Extract each line of the records below that contains the string "great".

__DATASET EXCERPTS__
"""

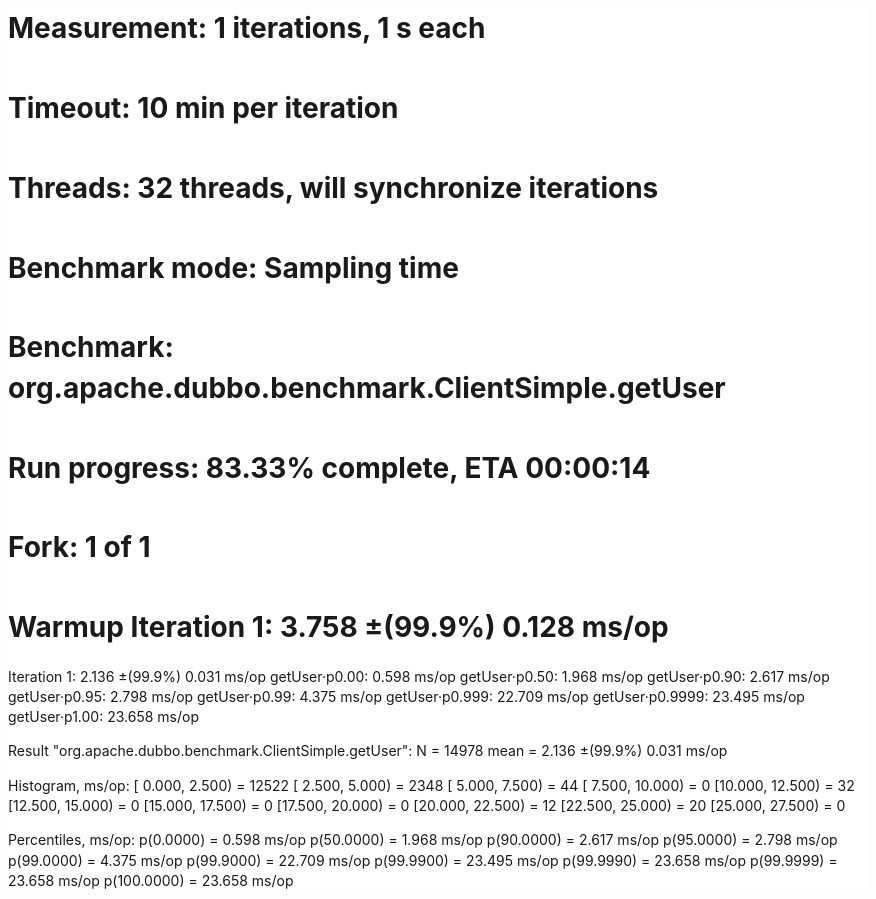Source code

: # Measurement: 1 iterations, 1 s each
# Timeout: 10 min per iteration
# Threads: 32 threads, will synchronize iterations
# Benchmark mode: Sampling time
# Benchmark: org.apache.dubbo.benchmark.ClientSimple.getUser

# Run progress: 83.33% complete, ETA 00:00:14
# Fork: 1 of 1
# Warmup Iteration   1: 3.758 ±(99.9%) 0.128 ms/op
Iteration   1: 2.136 ±(99.9%) 0.031 ms/op
                 getUser·p0.00:   0.598 ms/op
                 getUser·p0.50:   1.968 ms/op
                 getUser·p0.90:   2.617 ms/op
                 getUser·p0.95:   2.798 ms/op
                 getUser·p0.99:   4.375 ms/op
                 getUser·p0.999:  22.709 ms/op
                 getUser·p0.9999: 23.495 ms/op
                 getUser·p1.00:   23.658 ms/op



Result "org.apache.dubbo.benchmark.ClientSimple.getUser":
  N = 14978
  mean =      2.136 ±(99.9%) 0.031 ms/op

  Histogram, ms/op:
    [ 0.000,  2.500) = 12522 
    [ 2.500,  5.000) = 2348 
    [ 5.000,  7.500) = 44 
    [ 7.500, 10.000) = 0 
    [10.000, 12.500) = 32 
    [12.500, 15.000) = 0 
    [15.000, 17.500) = 0 
    [17.500, 20.000) = 0 
    [20.000, 22.500) = 12 
    [22.500, 25.000) = 20 
    [25.000, 27.500) = 0 

  Percentiles, ms/op:
      p(0.0000) =      0.598 ms/op
     p(50.0000) =      1.968 ms/op
     p(90.0000) =      2.617 ms/op
     p(95.0000) =      2.798 ms/op
     p(99.0000) =      4.375 ms/op
     p(99.9000) =     22.709 ms/op
     p(99.9900) =     23.495 ms/op
     p(99.9990) =     23.658 ms/op
     p(99.9999) =     23.658 ms/op
    p(100.0000) =     23.658 ms/op
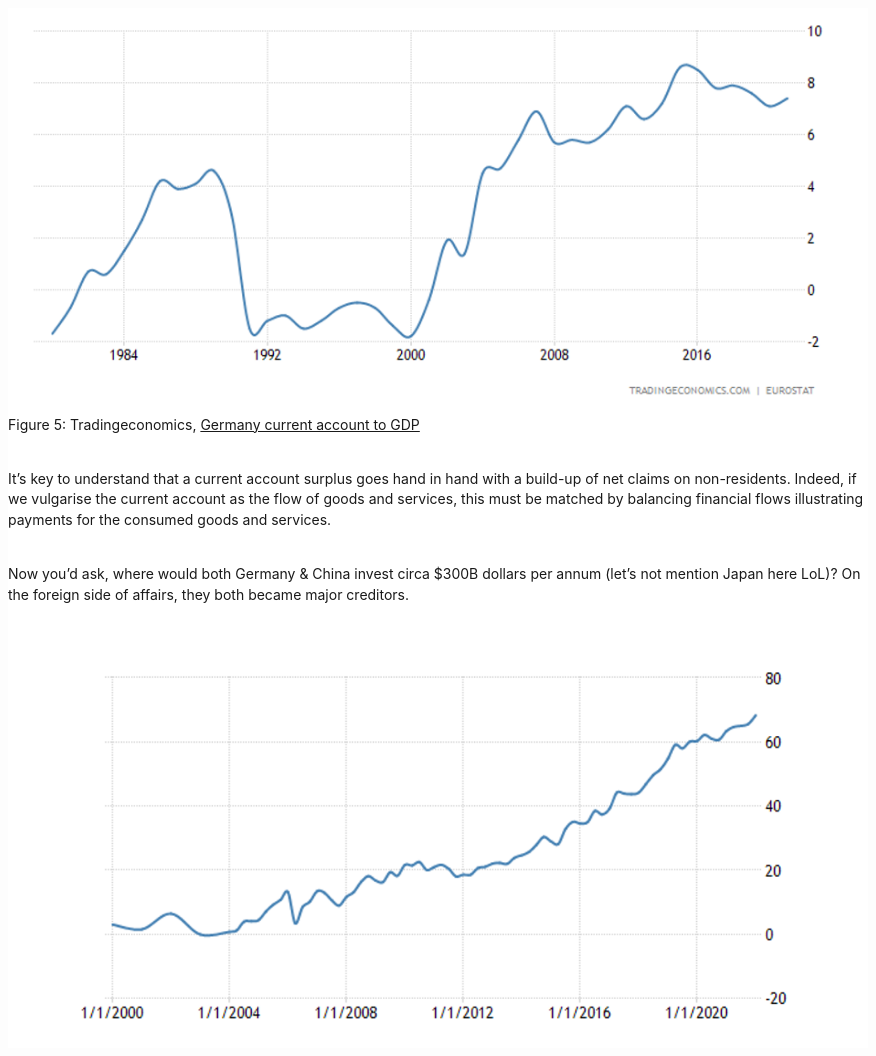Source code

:   <img src="/blog_post/the-great-compartmentalization/Germany current account to GDP.png" class="padded" />
  <figcaption>Figure 5: Tradingeconomics, <a href="https://tradingeconomics.com/germany/current-account-to-gdp" target="_blank">Germany current account to GDP</a></figcaption>
</figure>
</center><br>

 
It’s key to understand that a current account surplus goes hand in hand with a build-up of net claims on non-residents. Indeed, if we vulgarise the current account as the flow of goods and services, this must be matched by balancing financial flows illustrating payments for the consumed goods and services.
<p></p>
<br>
Now you’d ask, where would both Germany & China invest circa $300B dollars per annum (let’s not mention Japan here LoL)? On the foreign side of affairs, they both became major creditors.
<p></p>
<br>
<center>
<figure>
  <img src="/blog_post/the-great-compartmentalization/Germany net international investment position.png" class="padded" />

"""

__RESPONSE__
:   <img src="/blog_post/the-great-compartmentalization/Germany current account to GDP.png" class="padded" />
  <img src="/blog_post/the-great-compartmentalization/Germany net international investment position.png" class="padded" />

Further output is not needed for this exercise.